▶ [Task prompt]
Without including any picture, transcribe the entries below word for word.

▶ [Given information]

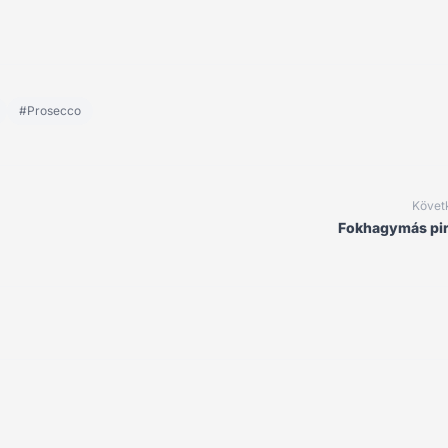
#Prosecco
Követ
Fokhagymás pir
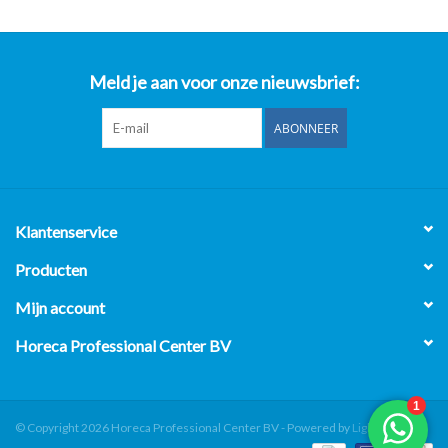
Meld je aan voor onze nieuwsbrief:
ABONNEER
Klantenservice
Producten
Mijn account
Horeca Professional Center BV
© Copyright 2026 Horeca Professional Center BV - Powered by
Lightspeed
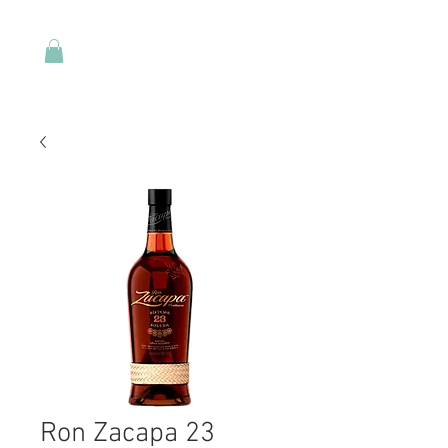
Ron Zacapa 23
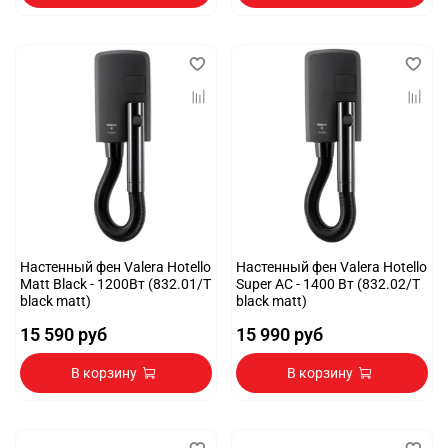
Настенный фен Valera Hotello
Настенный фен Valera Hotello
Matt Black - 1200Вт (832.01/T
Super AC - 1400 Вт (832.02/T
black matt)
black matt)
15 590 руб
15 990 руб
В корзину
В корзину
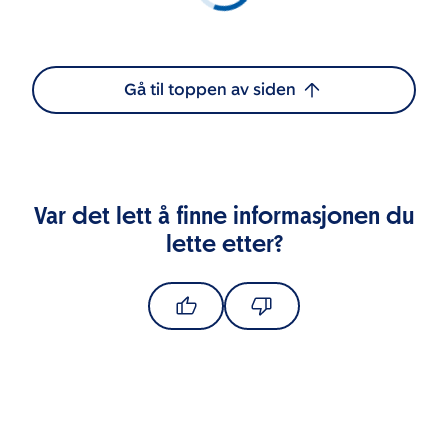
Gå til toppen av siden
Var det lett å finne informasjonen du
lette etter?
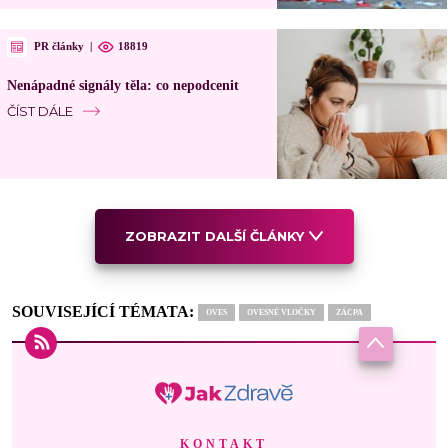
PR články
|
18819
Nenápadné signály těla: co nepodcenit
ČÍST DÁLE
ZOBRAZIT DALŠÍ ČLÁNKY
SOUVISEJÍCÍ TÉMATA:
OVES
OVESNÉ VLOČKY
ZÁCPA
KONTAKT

▶ [Exercise result]
#Prosecco
Követ
Fokhagymás pir
Meld je aan voor onze nieuwsbrief:
ABONNEER
Klantenservice
Producten
Mijn account
Horeca Professional Center BV
© Copyright 2026 Horeca Professional Center BV - Powered by
Lightspeed
Ron Zacapa 23
Настенный фен Valera Hotello
Настенный фен Valera Hotello
Matt Black - 1200Вт (832.01/T
Super AC - 1400 Вт (832.02/T
black matt)
black matt)
15 590 руб
15 990 руб
В корзину
В корзину
Gå til toppen av siden
Var det lett å finne informasjonen du
lette etter?
PR články
|
18819
Nenápadné signály těla: co nepodcenit
ČÍST DÁLE
ZOBRAZIT DALŠÍ ČLÁNKY
SOUVISEJÍCÍ TÉMATA:
OVES
OVESNÉ VLOČKY
ZÁCPA
KONTAKT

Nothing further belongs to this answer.